Thymidine phosphorylase activity in nonsmall cell lung carcinoma tissues.

Abstract

This is the first study on the quantitative assessment of thymidine phosphorylase (TP) activity in patients with nonsmall lung carcinoma. TP is identical to the platelet-derived endothelial cell growth factor with its angiogenic activity. Thus, it is believed that TP activity in tumor tissues plays an important role in disease progression. Using a sandwich enzyme immunoassay, the TP activity in lung carcinoma tissues was measured quantitatively in 39 patients with primary lung carcinoma who underwent pulmonary lobectomy between July 1999 and May 2000. The mean value of TP activity in tumor tissues was significantly higher than the level in normal lung tissues (226 U/mg protein vs. 46 U/mg protein, respectively; P < 0.0001). TP activity in normal lung tissues was high in male patients (male vs. female, respectively: 56.1 U/mg protein vs. 29.3 U/mg protein; P = 0.001) and in heavy smokers (Brinkmann index [BI] > or = 600 [57.9 U/mg protein] vs. BI < 600 [31.7 U/mg protein]; P = 0.001). Conversely, the TP activity in tumor tissues was correlated with neither gender nor smoking status.

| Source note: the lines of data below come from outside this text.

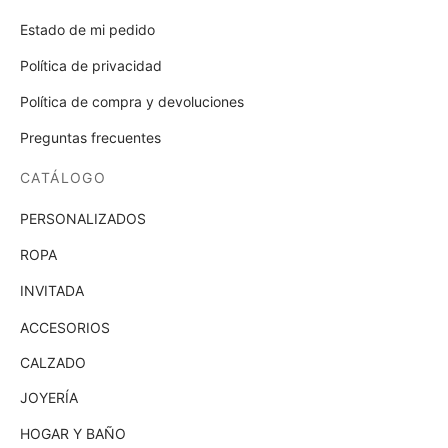
Estado de mi pedido
Política de privacidad
Política de compra y devoluciones
Preguntas frecuentes
CATÁLOGO
PERSONALIZADOS
ROPA
INVITADA
ACCESORIOS
CALZADO
JOYERÍA
HOGAR Y BAÑO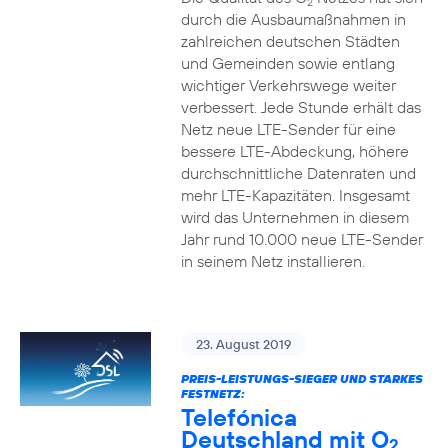
2
durch die Ausbaumaßnahmen in
zahlreichen deutschen Städten
und Gemeinden sowie entlang
wichtiger Verkehrswege weiter
verbessert. Jede Stunde erhält das
Netz neue LTE-Sender für eine
bessere LTE-Abdeckung, höhere
durchschnittliche Datenraten und
mehr LTE-Kapazitäten. Insgesamt
wird das Unternehmen in diesem
Jahr rund 10.000 neue LTE-Sender
in seinem Netz installieren.
23. August 2019
PREIS-LEISTUNGS-SIEGER UND STARKES
FESTNETZ:
Telefónica
Deutschland mit O
2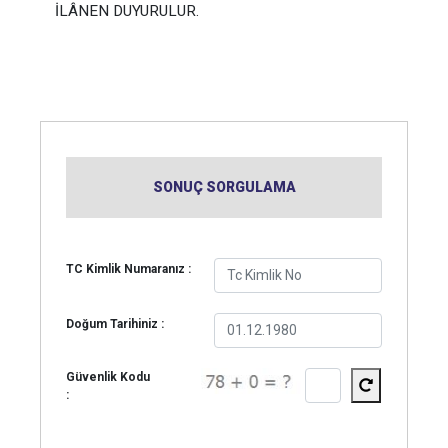
İLÂNEN DUYURULUR.
SONUÇ SORGULAMA
TC Kimlik Numaranız :
Doğum Tarihiniz :
Güvenlik Kodu
: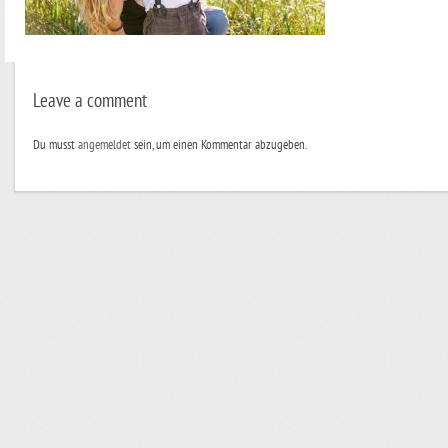
Leave a comment
Du musst
angemeldet
sein, um einen Kommentar abzugeben.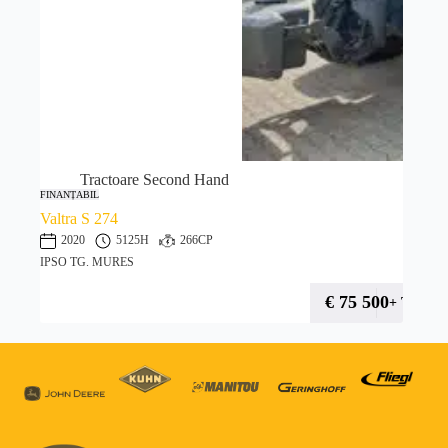
Tractoare Second Hand
FINANȚABIL
Valtra S 274
2020
5125H
266CP
IPSO TG. MURES
€
75 500
+ TVA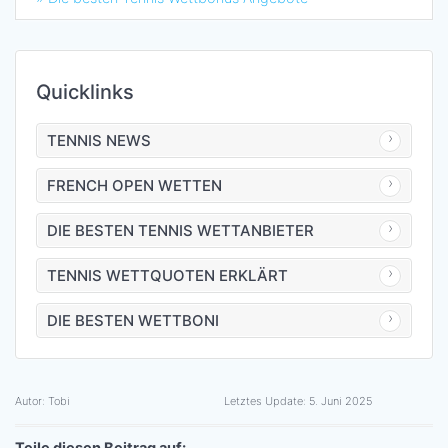
Quicklinks
TENNIS NEWS
FRENCH OPEN WETTEN
DIE BESTEN TENNIS WETTANBIETER
TENNIS WETTQUOTEN ERKLÄRT
DIE BESTEN WETTBONI
Autor:
Tobi
Letztes Update:
5. Juni 2025
Teile diesen Beitrag auf: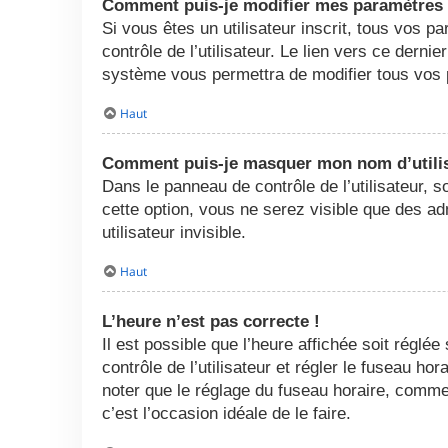
Comment puis-je modifier mes paramètres
Si vous êtes un utilisateur inscrit, tous vos
contrôle de l’utilisateur. Le lien vers ce dern
système vous permettra de modifier tous vos 
Haut
Comment puis-je masquer mon nom d’utilisat
Dans le panneau de contrôle de l’utilisateur, 
cette option, vous ne serez visible que des 
utilisateur invisible.
Haut
L’heure n’est pas correcte !
Il est possible que l’heure affichée soit réglée
contrôle de l’utilisateur et régler le fuseau h
noter que le réglage du fuseau horaire, comme l
c’est l’occasion idéale de le faire.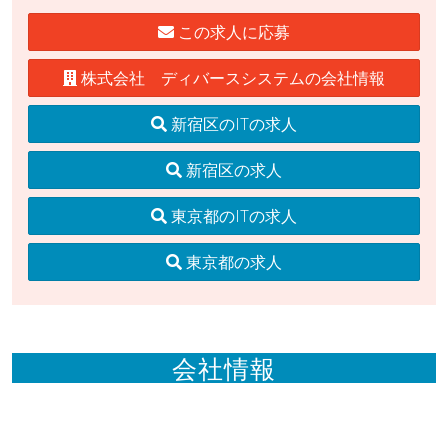
この求人に応募
株式会社 ディバースシステムの会社情報
新宿区のITの求人
新宿区の求人
東京都のITの求人
東京都の求人
会社情報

Although there was no difference in the TP activity among histologic types, well-differentiated tumors exhibited a significantly lower level of TP activity compared with the activity in both moderately and poorly differentiated tumors. However, the TP activity in tumor tissues was not correlated with disease progression. High TP activity in tumor tissues from patients with primary lung carcinoma did not reflect the malignant potential of the disease.